(Collected data)
* * *
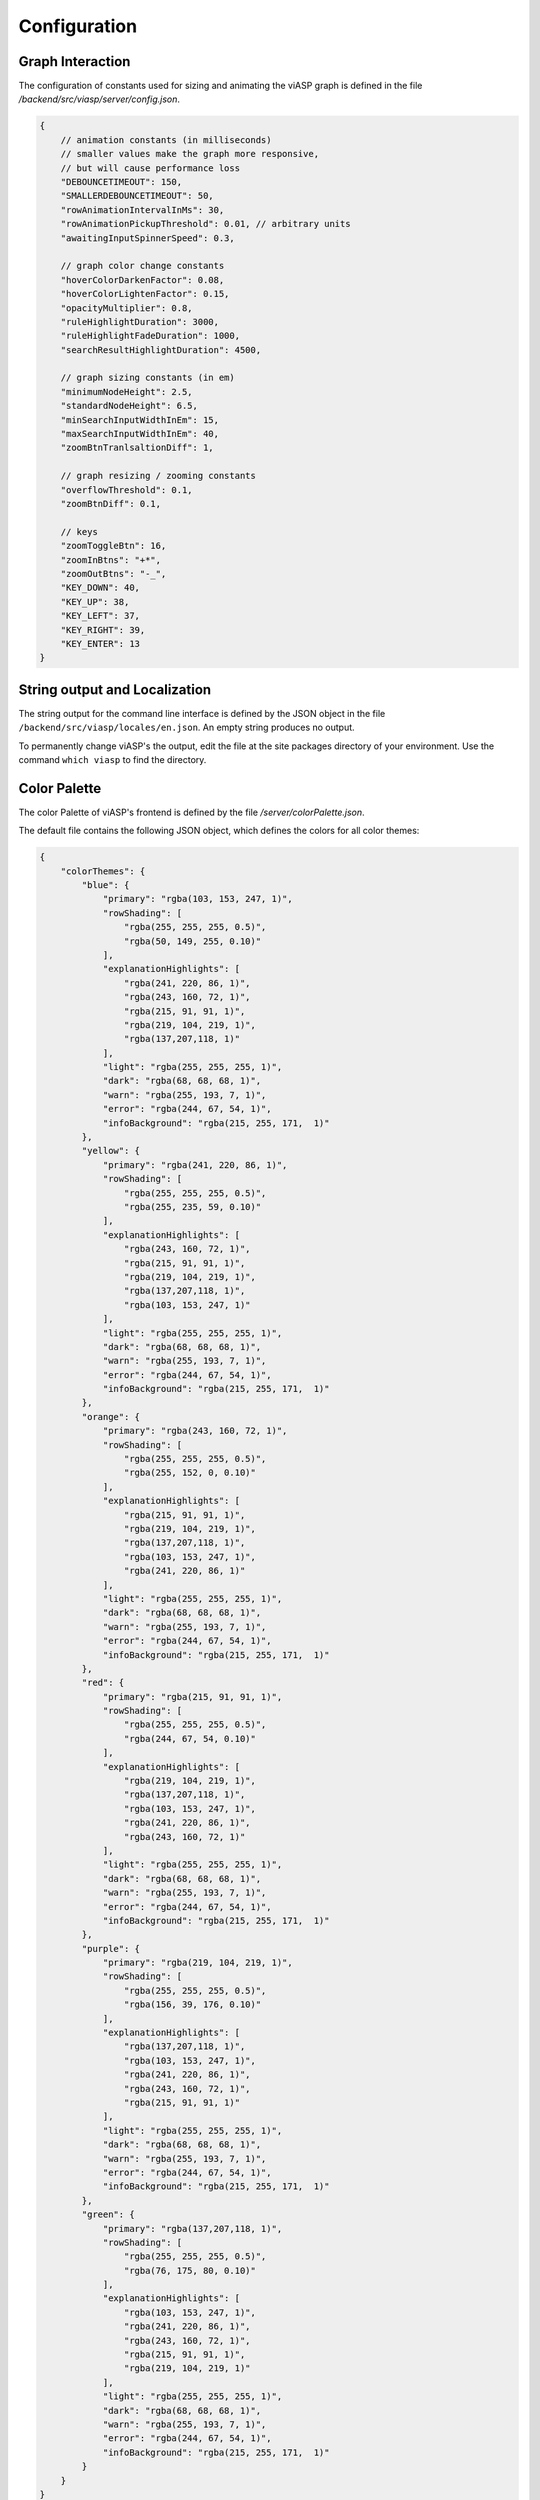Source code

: =============
Configuration
=============

Graph Interaction
-----------------

The configuration of constants used for sizing and animating the viASP graph is defined in the file `/backend/src/viasp/server/config.json`.

.. code-block:: JSON

    {
        // animation constants (in milliseconds)
        // smaller values make the graph more responsive,
        // but will cause performance loss
        "DEBOUNCETIMEOUT": 150, 
        "SMALLERDEBOUNCETIMEOUT": 50,
        "rowAnimationIntervalInMs": 30,
        "rowAnimationPickupThreshold": 0.01, // arbitrary units
        "awaitingInputSpinnerSpeed": 0.3,

        // graph color change constants
        "hoverColorDarkenFactor": 0.08,
        "hoverColorLightenFactor": 0.15,
        "opacityMultiplier": 0.8,
        "ruleHighlightDuration": 3000,
        "ruleHighlightFadeDuration": 1000,
        "searchResultHighlightDuration": 4500,

        // graph sizing constants (in em)
        "minimumNodeHeight": 2.5,
        "standardNodeHeight": 6.5,
        "minSearchInputWidthInEm": 15,
        "maxSearchInputWidthInEm": 40,
        "zoomBtnTranlsaltionDiff": 1,

        // graph resizing / zooming constants
        "overflowThreshold": 0.1,
        "zoomBtnDiff": 0.1,

        // keys
        "zoomToggleBtn": 16,
        "zoomInBtns": "+*",
        "zoomOutBtns": "-_",
        "KEY_DOWN": 40,
        "KEY_UP": 38,
        "KEY_LEFT": 37,
        "KEY_RIGHT": 39,
        "KEY_ENTER": 13
    }


String output and Localization
------------------------------

The string output for the command line interface is defined by the JSON object in the file ``/backend/src/viasp/locales/en.json``. An empty string produces no output.

To permanently change viASP's the output, edit the file at the site packages directory of your environment. Use the command ``which viasp`` to find the directory.

Color Palette
-------------

The color Palette of viASP's frontend is defined by the file `/server/colorPalette.json`.

The default file contains the following JSON object, which defines the colors for all color themes:

.. code-block:: JSON

    {
        "colorThemes": {
            "blue": {
                "primary": "rgba(103, 153, 247, 1)",
                "rowShading": [
                    "rgba(255, 255, 255, 0.5)",
                    "rgba(50, 149, 255, 0.10)"
                ],
                "explanationHighlights": [
                    "rgba(241, 220, 86, 1)",
                    "rgba(243, 160, 72, 1)",
                    "rgba(215, 91, 91, 1)",
                    "rgba(219, 104, 219, 1)",
                    "rgba(137,207,118, 1)"
                ],
                "light": "rgba(255, 255, 255, 1)",
                "dark": "rgba(68, 68, 68, 1)",
                "warn": "rgba(255, 193, 7, 1)",
                "error": "rgba(244, 67, 54, 1)",
                "infoBackground": "rgba(215, 255, 171,  1)"
            },
            "yellow": {
                "primary": "rgba(241, 220, 86, 1)",
                "rowShading": [
                    "rgba(255, 255, 255, 0.5)",
                    "rgba(255, 235, 59, 0.10)"
                ],
                "explanationHighlights": [
                    "rgba(243, 160, 72, 1)",
                    "rgba(215, 91, 91, 1)",
                    "rgba(219, 104, 219, 1)",
                    "rgba(137,207,118, 1)",
                    "rgba(103, 153, 247, 1)"
                ],
                "light": "rgba(255, 255, 255, 1)",
                "dark": "rgba(68, 68, 68, 1)",
                "warn": "rgba(255, 193, 7, 1)",
                "error": "rgba(244, 67, 54, 1)",
                "infoBackground": "rgba(215, 255, 171,  1)"
            },
            "orange": {
                "primary": "rgba(243, 160, 72, 1)",
                "rowShading": [
                    "rgba(255, 255, 255, 0.5)",
                    "rgba(255, 152, 0, 0.10)"
                ],
                "explanationHighlights": [
                    "rgba(215, 91, 91, 1)",
                    "rgba(219, 104, 219, 1)",
                    "rgba(137,207,118, 1)",
                    "rgba(103, 153, 247, 1)",
                    "rgba(241, 220, 86, 1)"
                ],
                "light": "rgba(255, 255, 255, 1)",
                "dark": "rgba(68, 68, 68, 1)",
                "warn": "rgba(255, 193, 7, 1)",
                "error": "rgba(244, 67, 54, 1)",
                "infoBackground": "rgba(215, 255, 171,  1)"
            },
            "red": {
                "primary": "rgba(215, 91, 91, 1)",
                "rowShading": [
                    "rgba(255, 255, 255, 0.5)",
                    "rgba(244, 67, 54, 0.10)"
                ],
                "explanationHighlights": [
                    "rgba(219, 104, 219, 1)",
                    "rgba(137,207,118, 1)",
                    "rgba(103, 153, 247, 1)",
                    "rgba(241, 220, 86, 1)",
                    "rgba(243, 160, 72, 1)"
                ],
                "light": "rgba(255, 255, 255, 1)",
                "dark": "rgba(68, 68, 68, 1)",
                "warn": "rgba(255, 193, 7, 1)",
                "error": "rgba(244, 67, 54, 1)",
                "infoBackground": "rgba(215, 255, 171,  1)"
            },
            "purple": {
                "primary": "rgba(219, 104, 219, 1)",
                "rowShading": [
                    "rgba(255, 255, 255, 0.5)",
                    "rgba(156, 39, 176, 0.10)"
                ],
                "explanationHighlights": [
                    "rgba(137,207,118, 1)",
                    "rgba(103, 153, 247, 1)",
                    "rgba(241, 220, 86, 1)",
                    "rgba(243, 160, 72, 1)",
                    "rgba(215, 91, 91, 1)"
                ],
                "light": "rgba(255, 255, 255, 1)",
                "dark": "rgba(68, 68, 68, 1)",
                "warn": "rgba(255, 193, 7, 1)",
                "error": "rgba(244, 67, 54, 1)",
                "infoBackground": "rgba(215, 255, 171,  1)"
            },
            "green": {
                "primary": "rgba(137,207,118, 1)",
                "rowShading": [
                    "rgba(255, 255, 255, 0.5)",
                    "rgba(76, 175, 80, 0.10)"
                ],
                "explanationHighlights": [
                    "rgba(103, 153, 247, 1)",
                    "rgba(241, 220, 86, 1)",
                    "rgba(243, 160, 72, 1)",
                    "rgba(215, 91, 91, 1)",
                    "rgba(219, 104, 219, 1)"
                ],
                "light": "rgba(255, 255, 255, 1)",
                "dark": "rgba(68, 68, 68, 1)",
                "warn": "rgba(255, 193, 7, 1)",
                "error": "rgba(244, 67, 54, 1)",
                "infoBackground": "rgba(215, 255, 171,  1)"
            }
        }
    }

To permanently change the colors used in a viASP installation, edit the file at the site packages directory of your environment. Use the command `which viasp` to find the directory.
* * *
▶ **Task brief**: In the records above, how many lines hold the string "backend"? Give the number only.

▶ **Response**: 2